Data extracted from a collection
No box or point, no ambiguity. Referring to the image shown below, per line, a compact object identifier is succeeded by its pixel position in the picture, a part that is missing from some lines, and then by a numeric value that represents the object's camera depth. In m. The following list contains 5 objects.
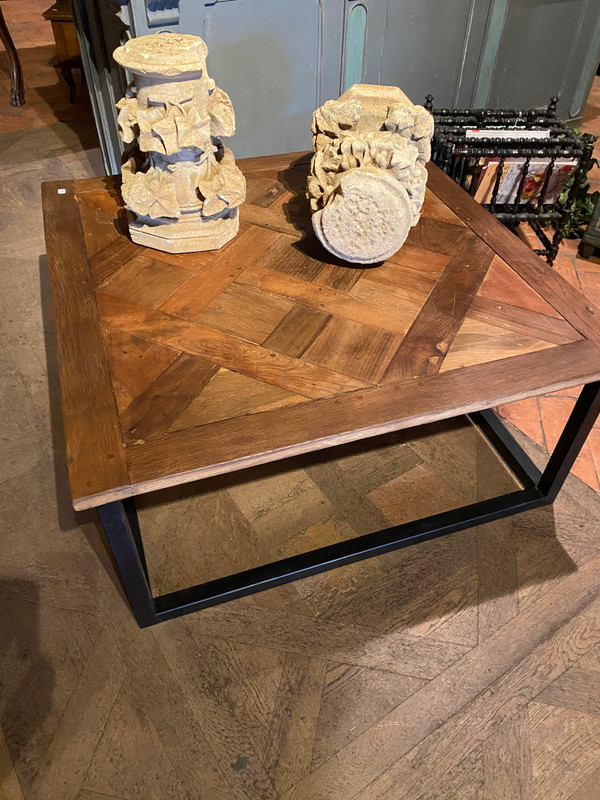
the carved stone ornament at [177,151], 1.44
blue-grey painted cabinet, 2.34
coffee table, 1.26
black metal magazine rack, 2.25
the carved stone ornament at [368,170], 1.50
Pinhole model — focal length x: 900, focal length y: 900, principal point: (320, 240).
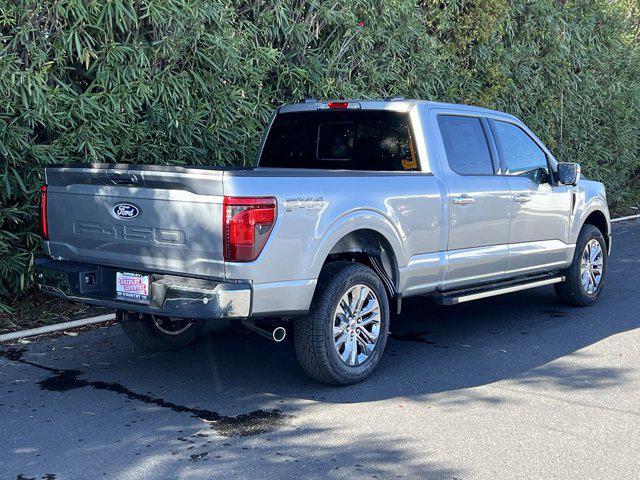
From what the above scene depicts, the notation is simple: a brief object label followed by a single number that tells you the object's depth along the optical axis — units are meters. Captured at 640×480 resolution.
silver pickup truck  5.24
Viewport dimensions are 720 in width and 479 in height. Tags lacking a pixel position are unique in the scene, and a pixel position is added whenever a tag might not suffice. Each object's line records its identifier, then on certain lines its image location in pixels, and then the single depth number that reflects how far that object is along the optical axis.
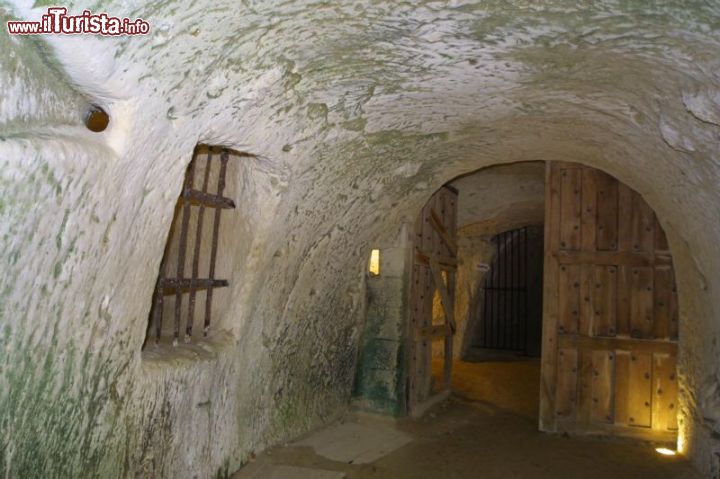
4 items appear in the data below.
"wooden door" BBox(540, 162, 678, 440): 4.86
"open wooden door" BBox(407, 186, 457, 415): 5.50
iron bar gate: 11.09
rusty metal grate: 3.12
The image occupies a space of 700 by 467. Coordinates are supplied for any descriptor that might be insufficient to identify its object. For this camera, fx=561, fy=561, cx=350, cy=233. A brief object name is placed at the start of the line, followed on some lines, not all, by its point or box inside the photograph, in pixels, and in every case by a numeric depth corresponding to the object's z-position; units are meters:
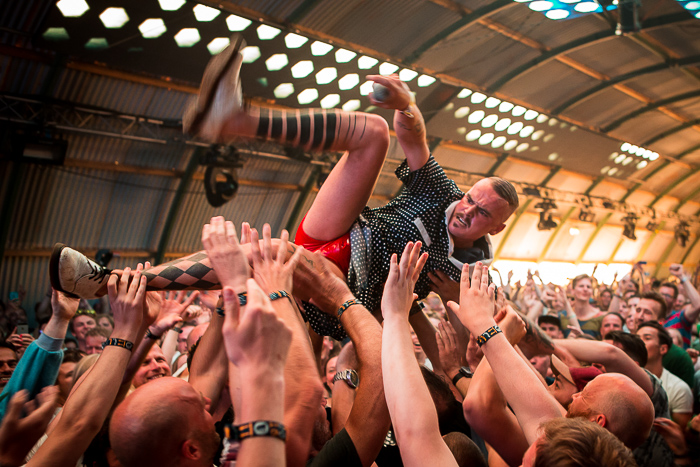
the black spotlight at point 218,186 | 9.12
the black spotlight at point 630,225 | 18.45
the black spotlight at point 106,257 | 6.33
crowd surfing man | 2.10
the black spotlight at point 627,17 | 8.34
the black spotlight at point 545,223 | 15.28
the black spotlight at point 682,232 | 20.95
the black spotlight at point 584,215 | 16.84
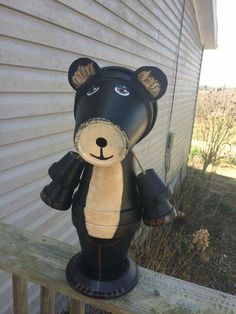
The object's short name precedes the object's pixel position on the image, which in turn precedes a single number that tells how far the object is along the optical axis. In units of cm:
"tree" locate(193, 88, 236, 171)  471
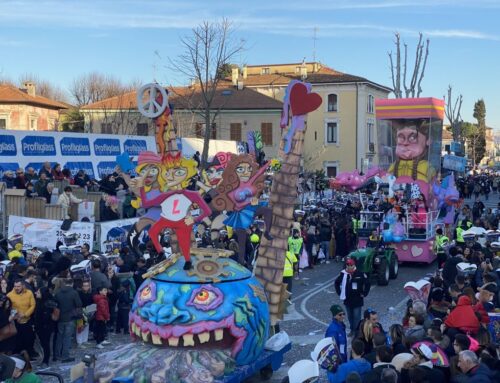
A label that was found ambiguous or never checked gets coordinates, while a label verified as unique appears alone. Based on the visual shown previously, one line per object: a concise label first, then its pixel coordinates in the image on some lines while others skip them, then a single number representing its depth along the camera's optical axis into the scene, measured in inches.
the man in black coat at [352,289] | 472.4
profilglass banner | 805.9
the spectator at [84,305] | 462.0
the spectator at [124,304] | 497.7
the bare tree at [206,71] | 1325.0
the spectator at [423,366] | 254.8
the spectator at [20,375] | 267.6
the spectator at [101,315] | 470.0
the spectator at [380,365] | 255.3
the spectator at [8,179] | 737.6
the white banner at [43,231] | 637.3
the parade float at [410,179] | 770.8
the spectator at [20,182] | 726.5
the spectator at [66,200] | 690.8
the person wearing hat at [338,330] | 363.9
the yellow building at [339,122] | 2034.9
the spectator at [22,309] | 410.6
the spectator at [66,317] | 432.5
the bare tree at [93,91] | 2684.5
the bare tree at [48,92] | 3061.0
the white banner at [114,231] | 652.7
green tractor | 655.1
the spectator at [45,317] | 423.5
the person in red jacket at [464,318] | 337.0
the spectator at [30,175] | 748.3
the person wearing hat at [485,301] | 358.0
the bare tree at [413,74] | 1803.6
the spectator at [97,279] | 479.0
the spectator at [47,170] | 769.6
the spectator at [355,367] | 275.3
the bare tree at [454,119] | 2452.0
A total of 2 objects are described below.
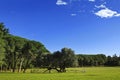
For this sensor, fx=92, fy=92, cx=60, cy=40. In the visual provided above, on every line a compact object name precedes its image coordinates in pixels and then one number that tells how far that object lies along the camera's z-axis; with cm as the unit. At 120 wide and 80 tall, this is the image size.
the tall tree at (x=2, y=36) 2680
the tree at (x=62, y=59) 3519
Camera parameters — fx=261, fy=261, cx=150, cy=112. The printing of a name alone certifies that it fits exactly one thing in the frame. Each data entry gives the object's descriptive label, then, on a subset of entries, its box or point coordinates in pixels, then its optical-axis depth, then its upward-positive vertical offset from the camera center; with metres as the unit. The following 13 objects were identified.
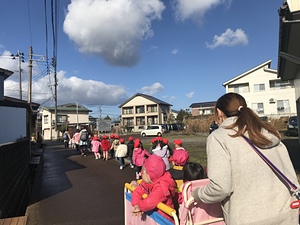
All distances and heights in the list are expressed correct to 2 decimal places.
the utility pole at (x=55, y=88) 31.87 +5.37
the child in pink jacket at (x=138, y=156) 7.91 -0.84
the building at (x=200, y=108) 68.56 +5.05
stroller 2.27 -0.77
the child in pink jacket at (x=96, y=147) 13.29 -0.87
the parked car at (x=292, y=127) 18.98 -0.32
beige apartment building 61.19 +4.08
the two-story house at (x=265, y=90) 37.19 +4.91
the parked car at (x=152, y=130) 38.69 -0.29
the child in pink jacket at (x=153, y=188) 2.65 -0.64
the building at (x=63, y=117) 58.56 +3.56
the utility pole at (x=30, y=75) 22.26 +5.20
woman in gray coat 1.77 -0.38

#### WHAT YOU ARE ASKED TO DO:
Output only the stretch above from the line with "457, 415): 5.50" through the line with "the person wearing hat at [338,330] | 363.9", reproduced exactly. Exclude pictures.

#### OUTPUT OF THE TASK:
"open wooden door" BBox(407, 186, 457, 415): 5.50
iron bar gate: 11.09
rusty metal grate: 3.12
The image occupies a space of 700 by 467. Coordinates are supplied for any descriptor that might be insufficient to identify its object. For this camera, fx=561, fy=561, cx=350, cy=233. A brief object name is placed at the start of the line, followed on some lines, not all, by its point or box inside the photograph, in pixels, and in every case by a numeric depth corresponding to the object's z-position; units are meters:
the black spotlight at point 218,186 | 9.12
the black spotlight at point 630,225 | 18.45
the black spotlight at point 106,257 | 6.33
crowd surfing man | 2.10
the black spotlight at point 627,17 | 8.34
the black spotlight at point 545,223 | 15.28
the black spotlight at point 682,232 | 20.95
the black spotlight at point 584,215 | 16.84
The object's short name precedes the object's pixel position on the image, which in turn precedes a single number that tells how far the object is along the optical axis. In units of cm:
"tree" locate(193, 88, 236, 171)  471
A label that was found ambiguous or never checked gets coordinates, while a label verified as unique appears alone. Based on the visual shown previously, one line per object: a concise label first, then its pixel coordinates in the image on some lines while others skip them, then a single number representing its depth along the camera's optical axis into the scene, measured in inches.
the man in black coat at [352,289] | 472.4
profilglass banner | 805.9
the spectator at [84,305] | 462.0
the spectator at [124,304] | 497.7
the bare tree at [206,71] | 1325.0
the spectator at [423,366] | 254.8
the spectator at [20,375] | 267.6
the spectator at [101,315] | 470.0
the spectator at [380,365] | 255.3
the spectator at [8,179] | 737.6
the white banner at [43,231] | 637.3
the parade float at [410,179] | 770.8
the spectator at [20,182] | 726.5
the spectator at [66,200] | 690.8
the person wearing hat at [338,330] | 363.9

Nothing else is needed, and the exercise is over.